**Exercise aim**
Leaving out every picture, retype the lines below from the top through the one that contains "left knee: (533, 301)".

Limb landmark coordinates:
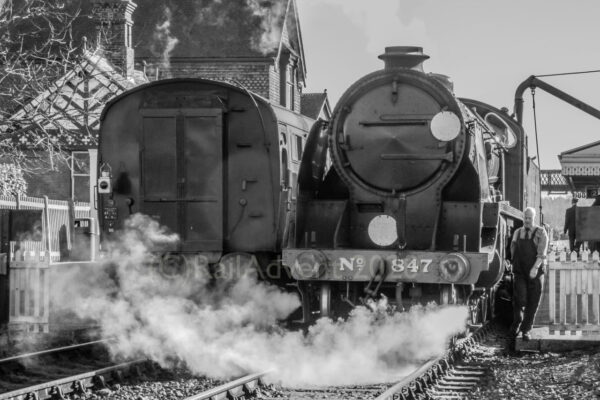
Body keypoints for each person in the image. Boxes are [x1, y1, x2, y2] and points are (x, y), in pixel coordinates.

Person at [508, 207, 548, 351]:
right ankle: (517, 323)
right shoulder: (518, 232)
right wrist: (513, 262)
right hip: (520, 271)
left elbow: (542, 253)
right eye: (525, 218)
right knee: (520, 298)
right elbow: (513, 248)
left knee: (533, 301)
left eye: (529, 218)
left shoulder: (541, 232)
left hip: (535, 271)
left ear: (534, 218)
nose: (527, 220)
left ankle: (526, 330)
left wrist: (535, 268)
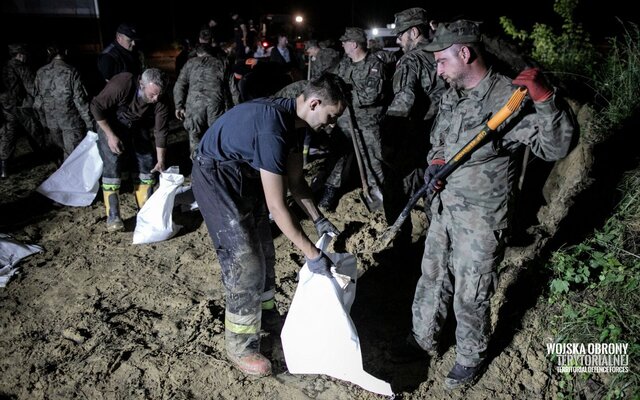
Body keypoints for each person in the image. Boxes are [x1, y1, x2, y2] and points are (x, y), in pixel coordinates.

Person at [391, 20, 577, 390]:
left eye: (442, 61)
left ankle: (469, 355)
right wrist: (436, 162)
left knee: (471, 290)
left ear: (465, 53)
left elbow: (555, 147)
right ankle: (422, 338)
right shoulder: (452, 93)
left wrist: (545, 100)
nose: (438, 70)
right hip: (443, 208)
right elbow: (440, 140)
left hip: (480, 217)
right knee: (432, 276)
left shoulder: (508, 100)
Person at [191, 73, 349, 377]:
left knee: (266, 250)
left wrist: (318, 219)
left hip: (243, 174)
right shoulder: (272, 127)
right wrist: (312, 254)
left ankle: (266, 316)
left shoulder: (296, 123)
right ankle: (240, 344)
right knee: (245, 260)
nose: (331, 125)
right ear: (314, 103)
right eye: (331, 116)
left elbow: (296, 182)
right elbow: (278, 206)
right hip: (216, 178)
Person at [381, 7, 445, 247]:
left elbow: (403, 103)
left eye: (400, 35)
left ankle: (400, 244)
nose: (398, 40)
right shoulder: (444, 52)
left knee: (394, 186)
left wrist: (388, 138)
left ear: (414, 31)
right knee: (435, 187)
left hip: (420, 135)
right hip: (450, 136)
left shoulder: (411, 59)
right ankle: (437, 239)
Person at [90, 68, 170, 232]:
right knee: (113, 163)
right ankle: (113, 215)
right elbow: (96, 107)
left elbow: (161, 131)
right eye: (152, 95)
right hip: (111, 123)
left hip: (137, 125)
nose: (155, 99)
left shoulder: (161, 99)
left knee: (147, 162)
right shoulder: (123, 83)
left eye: (158, 95)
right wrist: (110, 135)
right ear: (142, 84)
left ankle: (145, 210)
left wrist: (161, 160)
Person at [318, 27, 388, 211]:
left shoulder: (374, 64)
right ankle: (329, 195)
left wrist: (346, 95)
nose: (342, 44)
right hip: (344, 122)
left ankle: (377, 198)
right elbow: (333, 86)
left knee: (372, 161)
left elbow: (371, 95)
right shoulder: (344, 64)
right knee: (336, 159)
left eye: (345, 41)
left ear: (354, 44)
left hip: (367, 125)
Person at [34, 44, 94, 164]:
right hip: (71, 123)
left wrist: (43, 121)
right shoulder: (71, 71)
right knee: (74, 157)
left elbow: (38, 101)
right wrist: (89, 123)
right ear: (66, 52)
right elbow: (79, 99)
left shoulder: (41, 72)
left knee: (60, 154)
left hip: (51, 122)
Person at [174, 43, 232, 159]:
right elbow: (232, 87)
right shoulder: (222, 63)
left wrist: (179, 105)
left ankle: (198, 169)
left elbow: (180, 84)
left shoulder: (190, 63)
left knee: (195, 138)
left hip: (195, 106)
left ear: (198, 53)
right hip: (215, 105)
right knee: (216, 138)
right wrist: (236, 108)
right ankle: (215, 168)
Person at [0, 43, 44, 178]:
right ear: (20, 54)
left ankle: (4, 168)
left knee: (7, 135)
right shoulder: (20, 66)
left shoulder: (4, 67)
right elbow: (31, 87)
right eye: (24, 55)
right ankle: (43, 156)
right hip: (21, 106)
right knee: (35, 130)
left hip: (5, 106)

**Answer space**
Body keypoints for each person in the image. Boxes are [x1, y1, x2, y2] and points are (x, y), in pixel coordinates.

Person at [508, 207, 548, 351]:
right ankle: (517, 323)
right shoulder: (518, 232)
right wrist: (513, 262)
right hip: (520, 271)
left elbow: (542, 253)
right eye: (525, 218)
right knee: (520, 298)
right elbow: (513, 248)
left knee: (533, 301)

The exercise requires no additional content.